Para Luca
Dona Silmara acorda quando termina seu sono, no maior breu.
Chove lá fora e a janela da cozinha desenha, de frente para a jardineira, margaridas com ganglios esparsos. O fogão de ferro batido, barrocamente francês, sim senhor, ficou aceso e dispersara gotículas condensadas no vitrô, na cerâmica amarela e nos óculos da velha.
Deslizando nas galochas para não despertar a casa, Dona Silmara executa, com parcimônia, seus designos de avó da carochinha. Os mesmos gestos precisos: a toalha de chita esticada com os cantos pendendo para os lados, três xícaras, a cesta de vime agasalhada com um crochê novo, talheres, o pote abelhudo para o mel, geleia de laranja, açucar e a lata de chocolate. Os olhos do miante acompanham, enevoados pela catarata, o vai e vem secular.
Com o mesmo automatismo cego, vozinha abre a porta da cozinha para recolher o leite. As garrafas deixadas na véspera continuam vazias. De volta para a cozinha, contrariada com o atraso do leiteiro, Dona Silmara retira o avental, dependura a bolsa do mancebo e sai novamente.
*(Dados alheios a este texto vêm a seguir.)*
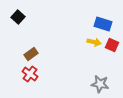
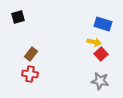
black square: rotated 32 degrees clockwise
red square: moved 11 px left, 9 px down; rotated 24 degrees clockwise
brown rectangle: rotated 16 degrees counterclockwise
red cross: rotated 28 degrees counterclockwise
gray star: moved 3 px up
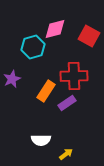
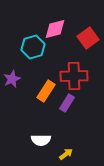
red square: moved 1 px left, 2 px down; rotated 25 degrees clockwise
purple rectangle: rotated 24 degrees counterclockwise
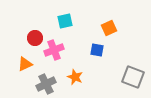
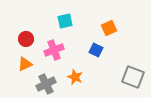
red circle: moved 9 px left, 1 px down
blue square: moved 1 px left; rotated 16 degrees clockwise
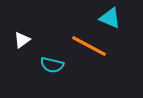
Como todas as manhãs. Resmungando e tropeçando no gradil carcomido da porteira.
A rua desperta lentamente. A padaria encontra-se a dois quarteirões da casa. Na calçada escorregadia, a velha castanhola com seus passos de camundongo espanhol. Toc toc, tororoc, toc toc, ritmam as solas de madeira. Toc toc, tororoc, toc, patabum patibum toc. Dona Silmara termina o compasso se espatifando no chão, no desabrocho das anáguas brancas.
Recomposta, a velha levanta-se e continua a peregrinação até a padaria. Na esquina, ela só falta despencar da calçada mas se equilibra com maestria. Mais uns passos e ela sorri para o padeiro que lhe reabastece o cesto com duas garrafas de leite. A velha retorna para a casa, confortada.
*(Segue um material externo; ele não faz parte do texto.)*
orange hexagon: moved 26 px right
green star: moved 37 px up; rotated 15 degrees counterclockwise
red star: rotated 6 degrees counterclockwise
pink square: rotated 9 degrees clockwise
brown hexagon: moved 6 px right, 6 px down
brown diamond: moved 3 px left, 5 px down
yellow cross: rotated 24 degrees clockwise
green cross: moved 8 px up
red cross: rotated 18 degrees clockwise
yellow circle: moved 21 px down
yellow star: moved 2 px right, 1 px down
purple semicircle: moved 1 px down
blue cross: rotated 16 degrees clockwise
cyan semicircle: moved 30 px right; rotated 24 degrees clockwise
Olha para um lado, pisa firme, curva-se e atravessa a rua. Lá vem o caminhão de leite. Voa para outro freguês. Um toc toc, dois toc toc, faltam três. Lá vem o caminhão de leite rugindo, trovejando. Mais um toc toc, o caminhão passa. Na soleira da casa, duas garrafas de leite esperam.
Um toc, dois toc. Toc toc, tororoc, toc toc.
No cesto de Dona Silmara, duas garrafas de leite intactas. Com mais duas na porta dão quatro.